Doctor of Philosophy (PhD)


Computer Science

First Advisor

Lawrence E Hunter

Second Advisor

James H Martin

Third Advisor

Martha Palmer


One of the most difficult and least studied sources of structural ambiguity in text is syntactic coordination. Coordination resolution, for this dissertation, is the task of determining the correct conjuncts of the coordinating conjunctions "and" and "or" and is explored here for biomedical scientific literature. It is a challenging problem because conjunctions are highly promiscuous with respect to the kinds of words and phrases that they are willing to coordinate. For example, a conjunct may consist of a single word such as an adjective or a much longer verb phrase. The main contribution of this work is an efficient and accurate coordination resolution algorithm that outperforms the previous state-of-the-art on this task and a state-of-the-art syntactic parser when applied to this task.
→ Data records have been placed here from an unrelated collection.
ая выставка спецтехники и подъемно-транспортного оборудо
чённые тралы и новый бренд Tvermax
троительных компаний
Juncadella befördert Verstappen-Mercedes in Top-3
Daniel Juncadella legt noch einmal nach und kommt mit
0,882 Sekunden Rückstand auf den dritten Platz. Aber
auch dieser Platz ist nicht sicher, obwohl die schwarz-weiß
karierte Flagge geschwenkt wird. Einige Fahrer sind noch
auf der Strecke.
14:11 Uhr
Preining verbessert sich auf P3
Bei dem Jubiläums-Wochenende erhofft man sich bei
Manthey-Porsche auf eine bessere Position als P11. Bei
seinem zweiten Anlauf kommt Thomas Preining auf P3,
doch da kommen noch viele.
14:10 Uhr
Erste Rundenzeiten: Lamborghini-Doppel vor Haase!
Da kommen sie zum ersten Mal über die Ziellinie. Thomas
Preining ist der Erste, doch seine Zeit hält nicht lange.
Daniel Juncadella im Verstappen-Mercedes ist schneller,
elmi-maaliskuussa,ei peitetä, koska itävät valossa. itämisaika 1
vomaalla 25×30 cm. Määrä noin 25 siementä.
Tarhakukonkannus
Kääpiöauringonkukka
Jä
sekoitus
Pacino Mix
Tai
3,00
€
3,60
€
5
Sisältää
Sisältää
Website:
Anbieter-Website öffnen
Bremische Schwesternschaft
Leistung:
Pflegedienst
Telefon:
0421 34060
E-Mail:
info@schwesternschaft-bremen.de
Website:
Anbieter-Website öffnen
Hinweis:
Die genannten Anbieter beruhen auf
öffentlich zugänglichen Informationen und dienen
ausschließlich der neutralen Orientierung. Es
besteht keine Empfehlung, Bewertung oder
The algorithm uses binary classifiers to predict conjunct boundaries. One of the more interesting features that improved the performance of these classifiers leverages probabilities generated by a language model which is built using large quantities of readily available unlabeled data. The language model derived features exploit the intuition that sentences containing coordinating conjunctions can often be rephrased as two or more smaller sentences derived from the coordination structure. Candidate sentences corresponding to different possible coordination structures are generated and compared using the language model to help determine which coordination structure is best. Performance is further improved by first predicting the syntactic type of the coordination structure and using this type prediction to help train and classify conjunct boundaries. Finally, a system that integrates the new approach with a syntactic parser is shown to outperform either approach in isolation.